DOCUMENT TEXT:

- Opening Delimiter -

Page 1 of 1
memory-mapped device
Posted: Thu Jan 24, 2008 9:33 am
by sheena9877
Hi Everyone,
I am learning hardware programming for now and intent to do OS dev in the future.
I have this question in my head that I could not find an answer else where even if I google.
My question is:
If my computer's motherboard has 4 gig of memory and my video card has 64 mb of memory, will the total system memory will be 4gig + 64mb ?
Or still 4gig and the 64mb in the motherboard will be useless because it is duplicated by video card's memory. BTW I'm not considering the PAE mode.
Thanks,
Sheena
Posted: Thu Jan 24, 2008 10:04 am
by AJ
Hi,
IIRC, the computer will have 4GiB of memory only. Some of the 64MiB of video RAM will be mapped inside this region by VBE (so you'll lose the physical memory), but you won't necessarily be able to access all the video RAM unless you have enough data to write a specific driver for your video card (and thus have more control over the memory mappings).
Caution: Some video cards 'borrow' system RAM if they don't have it on board!
Cheers,
Adam
Posted: Thu Jan 24, 2008 11:31 am
by Telgin
Hmm, what about 64-bit addressing?
Now that I think about it, I'm not sure how that's handled in hardware. I'm pretty sure there's a way to either remap the video card's memory into a space above 4GB or something. Forgive me, I haven't actually gotten that far in OS devving yet.
Posted: Thu Jan 24, 2008 11:31 am
by sheena9877
Hi,
First of all thank very much.
Another question arise on my head.

- Closing Delimiter -

DATA:

- Opening Delimiter -

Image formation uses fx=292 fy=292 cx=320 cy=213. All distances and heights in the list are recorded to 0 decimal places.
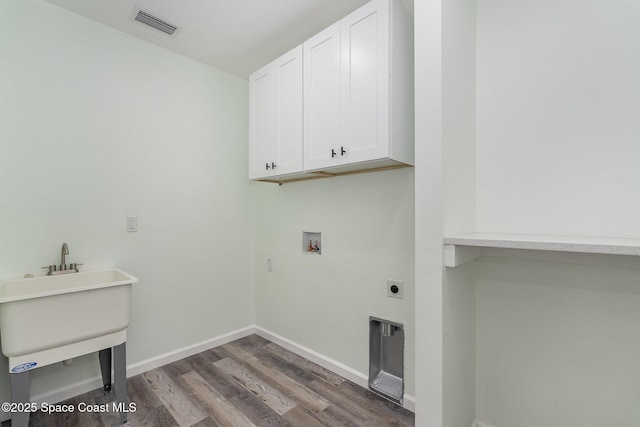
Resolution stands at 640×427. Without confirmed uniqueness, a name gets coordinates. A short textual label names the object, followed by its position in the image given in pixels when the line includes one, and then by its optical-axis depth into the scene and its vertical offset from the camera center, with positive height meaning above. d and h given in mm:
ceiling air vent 1991 +1365
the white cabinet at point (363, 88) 1601 +746
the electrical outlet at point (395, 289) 1897 -496
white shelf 907 -107
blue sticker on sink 1451 -771
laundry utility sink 1428 -554
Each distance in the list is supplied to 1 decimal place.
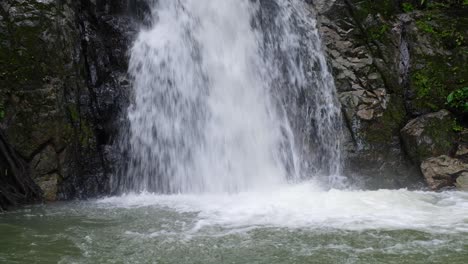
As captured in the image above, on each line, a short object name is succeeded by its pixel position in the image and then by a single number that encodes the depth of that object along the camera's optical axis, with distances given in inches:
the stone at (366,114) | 356.5
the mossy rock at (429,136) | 340.8
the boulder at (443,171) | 326.3
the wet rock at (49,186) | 297.9
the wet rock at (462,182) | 317.4
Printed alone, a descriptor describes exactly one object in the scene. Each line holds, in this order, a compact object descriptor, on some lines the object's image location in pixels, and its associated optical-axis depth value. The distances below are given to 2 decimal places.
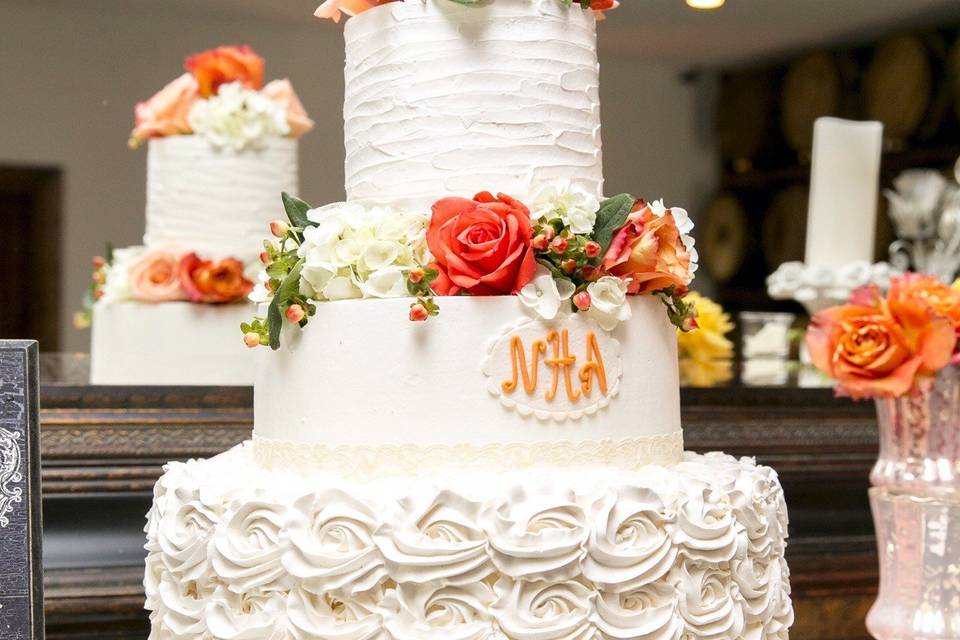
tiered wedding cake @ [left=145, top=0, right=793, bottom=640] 1.36
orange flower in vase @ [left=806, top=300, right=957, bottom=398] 2.05
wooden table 2.75
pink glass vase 2.05
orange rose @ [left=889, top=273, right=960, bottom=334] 2.08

- Closing Delimiter -

ASSIGNED TASK 1:
In the memory-mapped device thread, condense the paragraph beginning "IIRC, the computer will have 4GiB" into a short bulleted list that keeps its main facts.
ASSIGNED TASK 2:
Continue the memory-mapped device thread from the point where it stops.

REPLY 1:
- The computer will have only 4GiB of memory.
- VBE maps some of the 64MiB of video RAM inside that region, so that much physical memory is lost.
- Not all of the video RAM will necessarily be accessible.
- Full access needs a driver written specifically for the video card, which requires enough data about the card and gives more control over the memory mappings.

REPLY 2:
If the system motherboard has 3 gig of memory and the video card has 64 mb of memory, will the system memory becomes 3 gig + 64 mb? If the answer is yes, can application use the additional 64 mb for all purposes like ordinary system ram?
Thanks,
Sheena
Posted: Thu Jan 24, 2008 4:07 pm
by Ready4Dis
sheena9877 wrote:Hi,
First of all thank very much.
Another question arise on my head.
If the system motherboard has 3 gig of memory and the video card has 64 mb of memory, will the system memory becomes 3 gig + 64 mb? If the answer is yes, can application use the additional 64 mb for all purposes like ordinary system ram?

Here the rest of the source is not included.